There is a negative response towards consumption of fast foods, fructose and trans-fatty acids by the citizens. It is for this reason that the obesity incidences are increasing day by day. Since 1960, the incidences of obesity have doubled, and this epidemic has become a major cause of preventable death in the US. Despite the attempts to discourage the consumption of fast foods by the government and other health groups, the consumption of these foods has risen adversely. The total consumption of fast food has risen from 3% to around 10% for the last twenty years. This survey has shown a negative response from the public, concerning healthy diets (Oliver, 2006).
Another driving force for the poor response on healthy diets and the increased fast food consumption is an increase in fast food restaurants. There are about 250,000 fast food outlets in the United States of America. The availability of these fast food outlets has a positive relationship with the increased consumption of fast foods. The consumers of the fast foods have different arguments for their consumption if the foods. Some argue that the foods have a good taste; others argue that there is ease in visiting the fast food restaurants, and others argue that fast foods are quick. High-income earners constitute a higher percentage of the total number of consumers of fast foods, while low-income earners constitute a lower proportion of the consumers (Edelstein, & Sharlin, 2009).

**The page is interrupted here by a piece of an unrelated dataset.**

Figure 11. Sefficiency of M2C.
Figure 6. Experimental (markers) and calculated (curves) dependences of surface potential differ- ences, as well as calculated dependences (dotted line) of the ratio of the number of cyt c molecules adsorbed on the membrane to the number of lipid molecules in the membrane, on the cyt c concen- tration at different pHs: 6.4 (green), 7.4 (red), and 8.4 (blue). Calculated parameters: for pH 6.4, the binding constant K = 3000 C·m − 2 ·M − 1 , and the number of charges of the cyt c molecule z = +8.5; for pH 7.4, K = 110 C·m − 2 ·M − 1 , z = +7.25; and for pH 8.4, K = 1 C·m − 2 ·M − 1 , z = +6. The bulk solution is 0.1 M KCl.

To combat poor response on healthy eating habits, the government and health organization groups should hold public-health campaigns to enlighten the public on the dangers of unhealthy eating habits. These campaigns would be helpful because some people are rather not ignorant on their eating habits but lack knowledge of the dangers associated with unhealthy eating habits. The government may require restaurants and fast food outlets to label calories, fat, sugar, fiber, etc. on all items (Oliver, 2006). These may enable the consumers to consume the items with low fats and sugar and hence prevent obesity.
The government should make an effort of ensuring that fast foods are not readily available to the people. The government may achieve this by imposing high taxes on fast food outlets, which will discourage the businesses (Schlosser, 2002). When these businesses are discouraged fast food consumers will have limited accesses to fast foods. The food will be more expensive to cover for the high taxes and through this move most of the consumers of fast foods will find other eating options.
There is a need for the government to make strategies concerning public health, to control obesity. Obesity is a risk factor to other most common diseases e.g. diabetes, stroke, heart disease, etc. obesity can also cause depression and disability. The unhealthy food supply, being the main cause of the spread of obesity, the government should offer support to healthy food producer. This could be through offering of subsidies to enable the growth and production of healthy foods (Edelstein, & Sharlin, 2009). If the government tries to reduce the availability of unhealthy foods, then the problem of negative response by the public will be reduced as people will have no option but to eat healthy foods.
Edelstein, S., & Sharlin, J. (2009). Life cycle nutrition: An evidence-based approach. Sudbury, Mass: Jones & Bartlett Pub.
Oliver, J. E. (2006). Fat politics: The real story behind America’s obesity epidemic. Oxford: Oxford University Press.
Schlosser, E. (2002). Fast food nation: What the all-American meal is doing to the world. London: Penguin.